研究課題
基盤研究(C)
これまでの本研究課題で、マウス増殖硝子体網膜症モデルでの網膜色素上皮細胞の上皮・間葉系移行や水晶体の損傷後の上皮細胞の治癒過程での上皮・間葉系移行はTGFベータ・Smad系で調節されていることを報告してきた。アデノウイルスベクターによる折制性Smad(Smad7)遺伝子導入が上皮・間葉系移行をin vivoで抑制することも報告した。
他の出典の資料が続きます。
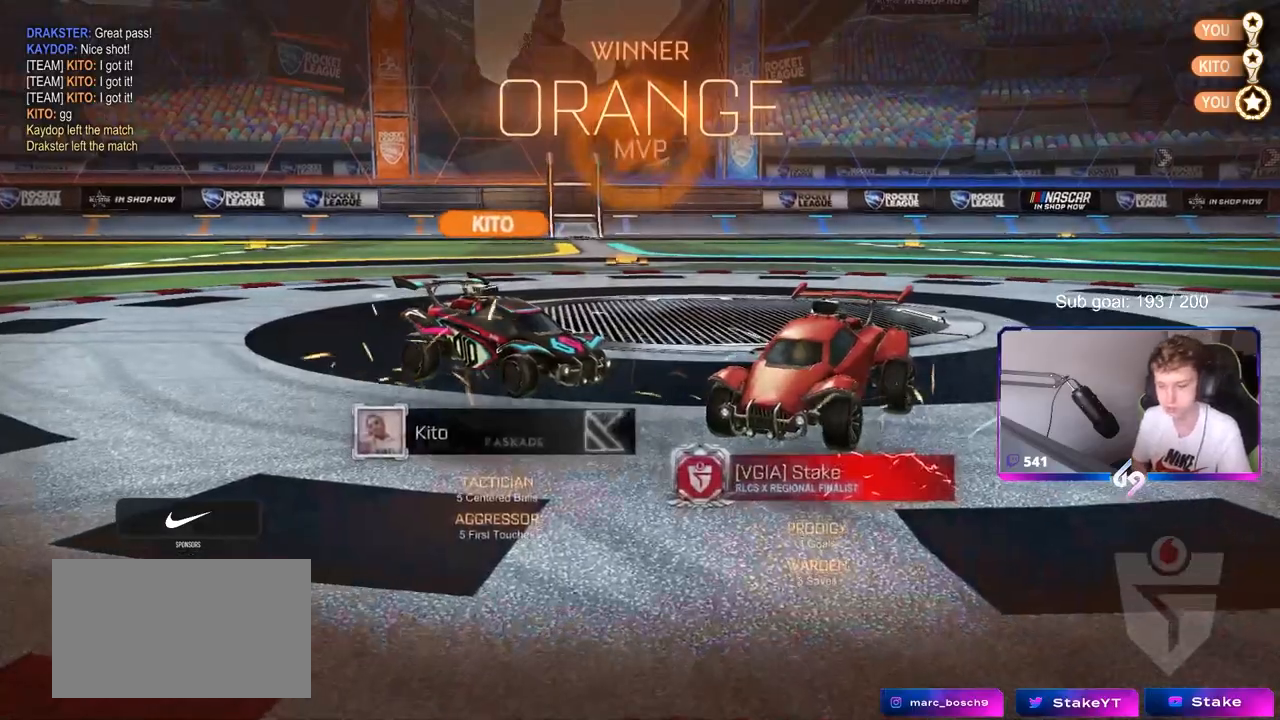
Gameplay with keyboard and mouse; each line is a JSON object with the keys and mouse buttons held at the frame after it. "events" lists presses ("down") and releases ("up") of "1", "2", "3", "4", "5", "a", "alt", "c", "caps_lock", "ctrl", "d", "e", "f", "g", "q", "r", "s", "shift", "space", "t", "tab", "v", "w", "x", "z", "mouse_left", "mouse_wheel" and "mouse_right" between this image and that frame as [ms after this image, input, new state], when the widget could be followed in between. "mouse_left", "mouse_wheel", "mouse_right" = the "left", "wheel", "right" buttons of the "mouse" list. No other keys are recorded. "wheel" means that the mouse wheel is clicked or scrolled. "mouse_move" is the direction in which the mouse moves at that frame (one of eight, or "still"), when it could be read.
{"keys": [], "mouse": [], "mouse_move": "still", "events": []}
さらに、Smad系を抑制する他の分子としてBMP-1、Id2、Id3の遺伝子導入でもSmad7遺伝子導入と同様の効果が得られるものの、その効果はSmad7を超えるものではなかった。BMP-7遺伝子導入でId2、Id3の発現が上昇することから、BMP-7の効果にはIdの誘導を介する機序が存在すると考えられた。逆に水晶体上皮では、Id遺伝子導入がBMP-1を誘導したが、線維芽細胞ではそのような効果は観察さなかった。一方、各種成長因子由来のシグナル伝達(MAPキナーゼ、JNK、p38)は、Smad2/3の分子内の異なる部分(middle linker)のリン酸化を介して、SmadのC末端リン酸化による活性化をさらに調節することが報告されつつあるので、独自にSmad2およびSmad3のmiddle linkerのリン酸化を特異的に認識する家兎多クローン抗体を作成した。BMP-7遺伝子導入では、middle linkerのリン酸化が高進していたが、Id遺伝子導入ではそれは観察されなかった。これらの成果を受けて、今年度は、私が以前に報告した方法でマウスに実験的に網膜剥離を作成し、増殖硝子体網膜症モデルとした。この場合、網膜色素上皮細胞が、上皮・間葉系移行で色素上皮面や網膜に線維化病変を形成する。上皮・間葉系移行の状態は平滑筋アクチンの発現を検討することで評価した。網膜剥離作成時に眼内にアデノウイルスベクターでSmad7の遺伝子導入を行うことで、この繊維化病変の形成を抑制することができた。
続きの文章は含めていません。